Prove that the group $\langle U\rangle\leq G$ is open and closed in $G \subset GL_n\mathbb R$.

Question

Let $G \subset GL_n\mathbb{R}$ be a closed subgroup and $U \subset G$ open with respect to the subspace topology. Prove that the group $\langle U \rangle$ generated by $U$, i.e. the smallest subgroup of $G$ containing $U$, is open and closed in $G$.

Answer 1

If $U=\emptyset$, then $\langle U\rangle=\{e\}$ need not be open in $G$. So assume $U$ is a non-empty open subset of $G$.

Step 1: $\langle U\rangle $ is open in $G$. As is well-known, $\langle U\rangle $ is the intersection of all subgroups of $G$ containing $U$. But it is also given by $$ \langle U\rangle =\{g_1\cdots g_n\,;\, n\geq 1, g_j\in S=U\cup U^{-1}\}=\bigcup_{n\geq 1}\bigcup_{g\in S^{n-1}}gS $$ where $S^0=\{e\}$. Since $U^{-1}$ is homeomorphic to $U$ under $g\longmapsto g^{-1}$, it is open, whence $S$ is open.
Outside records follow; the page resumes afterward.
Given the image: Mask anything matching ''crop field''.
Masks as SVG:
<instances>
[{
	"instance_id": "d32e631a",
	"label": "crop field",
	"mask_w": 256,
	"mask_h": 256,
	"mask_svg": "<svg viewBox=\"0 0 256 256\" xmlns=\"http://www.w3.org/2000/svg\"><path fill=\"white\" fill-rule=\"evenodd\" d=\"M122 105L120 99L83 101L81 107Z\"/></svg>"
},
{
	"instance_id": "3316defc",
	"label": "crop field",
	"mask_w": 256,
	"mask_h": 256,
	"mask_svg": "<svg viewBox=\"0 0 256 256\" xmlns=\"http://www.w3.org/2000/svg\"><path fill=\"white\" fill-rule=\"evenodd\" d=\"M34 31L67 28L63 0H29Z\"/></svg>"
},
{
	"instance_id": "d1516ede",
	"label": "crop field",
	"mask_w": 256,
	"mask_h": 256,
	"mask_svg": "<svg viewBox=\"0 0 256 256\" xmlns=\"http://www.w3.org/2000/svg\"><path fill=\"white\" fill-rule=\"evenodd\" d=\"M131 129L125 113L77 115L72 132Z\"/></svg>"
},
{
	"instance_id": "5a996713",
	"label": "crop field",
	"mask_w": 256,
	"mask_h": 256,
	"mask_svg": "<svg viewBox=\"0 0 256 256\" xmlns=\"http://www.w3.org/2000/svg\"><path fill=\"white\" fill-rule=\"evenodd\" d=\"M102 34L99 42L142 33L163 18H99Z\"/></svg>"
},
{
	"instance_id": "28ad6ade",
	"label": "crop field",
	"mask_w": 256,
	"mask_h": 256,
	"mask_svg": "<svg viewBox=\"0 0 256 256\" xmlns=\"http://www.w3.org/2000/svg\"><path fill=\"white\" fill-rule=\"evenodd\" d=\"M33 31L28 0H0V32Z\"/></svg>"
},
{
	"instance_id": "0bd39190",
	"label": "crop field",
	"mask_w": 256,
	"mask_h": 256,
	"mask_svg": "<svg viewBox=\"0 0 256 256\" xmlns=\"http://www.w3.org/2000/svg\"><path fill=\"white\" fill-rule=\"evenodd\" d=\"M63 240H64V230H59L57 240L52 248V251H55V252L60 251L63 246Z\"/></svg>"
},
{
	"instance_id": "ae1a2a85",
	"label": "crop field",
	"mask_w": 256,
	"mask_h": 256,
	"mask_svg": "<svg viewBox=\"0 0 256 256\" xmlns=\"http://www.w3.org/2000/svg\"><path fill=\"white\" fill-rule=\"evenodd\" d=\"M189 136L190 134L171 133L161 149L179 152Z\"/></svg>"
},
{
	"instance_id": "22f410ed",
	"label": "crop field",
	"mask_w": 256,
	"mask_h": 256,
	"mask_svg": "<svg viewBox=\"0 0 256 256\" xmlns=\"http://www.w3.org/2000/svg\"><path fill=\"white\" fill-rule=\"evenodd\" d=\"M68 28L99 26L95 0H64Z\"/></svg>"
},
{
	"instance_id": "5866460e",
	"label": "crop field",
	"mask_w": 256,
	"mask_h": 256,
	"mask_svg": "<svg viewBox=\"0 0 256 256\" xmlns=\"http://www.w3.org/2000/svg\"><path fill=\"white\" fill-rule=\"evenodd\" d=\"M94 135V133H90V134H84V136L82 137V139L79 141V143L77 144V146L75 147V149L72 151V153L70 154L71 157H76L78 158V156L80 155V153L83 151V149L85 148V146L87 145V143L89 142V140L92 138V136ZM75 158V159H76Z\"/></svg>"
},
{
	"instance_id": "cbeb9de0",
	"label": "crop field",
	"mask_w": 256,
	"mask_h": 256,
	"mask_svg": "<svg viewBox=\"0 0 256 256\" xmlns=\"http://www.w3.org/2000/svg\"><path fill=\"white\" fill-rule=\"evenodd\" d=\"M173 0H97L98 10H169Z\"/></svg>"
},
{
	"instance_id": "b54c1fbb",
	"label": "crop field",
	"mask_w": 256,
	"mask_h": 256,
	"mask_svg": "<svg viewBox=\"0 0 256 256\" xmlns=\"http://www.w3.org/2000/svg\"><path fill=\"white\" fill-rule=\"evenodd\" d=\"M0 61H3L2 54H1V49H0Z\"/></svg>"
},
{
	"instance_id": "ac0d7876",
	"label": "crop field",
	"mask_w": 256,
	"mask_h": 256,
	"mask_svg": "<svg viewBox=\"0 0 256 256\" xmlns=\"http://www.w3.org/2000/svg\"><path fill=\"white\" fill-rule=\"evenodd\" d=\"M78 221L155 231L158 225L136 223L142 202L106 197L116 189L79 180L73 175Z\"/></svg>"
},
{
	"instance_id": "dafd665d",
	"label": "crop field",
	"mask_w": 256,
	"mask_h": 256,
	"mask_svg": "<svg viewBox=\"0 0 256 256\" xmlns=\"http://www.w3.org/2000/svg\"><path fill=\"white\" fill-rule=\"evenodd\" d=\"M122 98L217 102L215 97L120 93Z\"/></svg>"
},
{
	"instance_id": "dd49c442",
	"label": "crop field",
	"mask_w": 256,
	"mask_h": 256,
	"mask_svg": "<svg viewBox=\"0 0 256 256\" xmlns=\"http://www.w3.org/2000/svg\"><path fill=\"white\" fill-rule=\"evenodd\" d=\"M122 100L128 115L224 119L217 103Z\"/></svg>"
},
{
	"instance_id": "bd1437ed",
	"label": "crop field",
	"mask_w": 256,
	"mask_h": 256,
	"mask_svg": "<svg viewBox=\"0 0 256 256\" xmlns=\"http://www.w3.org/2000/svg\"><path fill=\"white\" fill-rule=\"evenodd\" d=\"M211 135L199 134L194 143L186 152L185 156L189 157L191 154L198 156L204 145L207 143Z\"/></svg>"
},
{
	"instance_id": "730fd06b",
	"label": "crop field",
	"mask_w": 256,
Thus $gS$ is open for every $g$ since it is homeomorphic to $S$ under $h\longmapsto gh$ whose inverse is $h\longmapsto g^{-1}h$. Therefore $\langle U\rangle$ is open as union of open sets.

Step 2: in general, every open subgroup $H$ of a topological group $G$ is also closed. Indeed, take $\{g_i\,;\, i\in I\}$ a system of representatives for all the nontrivial left cosets $gH$ of $G/H$. Then the complement of $H$ in $G$ $$ G\setminus H=\bigcup_{i\in I}g_iH $$ is open since every $g_iH$ is homeomorphic to $H$, whence open. So $H$ is closed.

Note: any subgroup $G$ of the topological group $GL_n(\mathbb{R})$ is a topological group with respect to the induced topology. So it suffices to assume $U$ is open in $G$ with respect to that topology for the above argument to work. We do not need to assume that $G$ be closed. But if we do, it follows that moreover $\langle U\rangle$ is closed in $GL_n(\mathbb{R})$.

Note: if $G$ is connected, it follows that $\langle U\rangle =G$ for every non-empty open subset $U$ of $G$.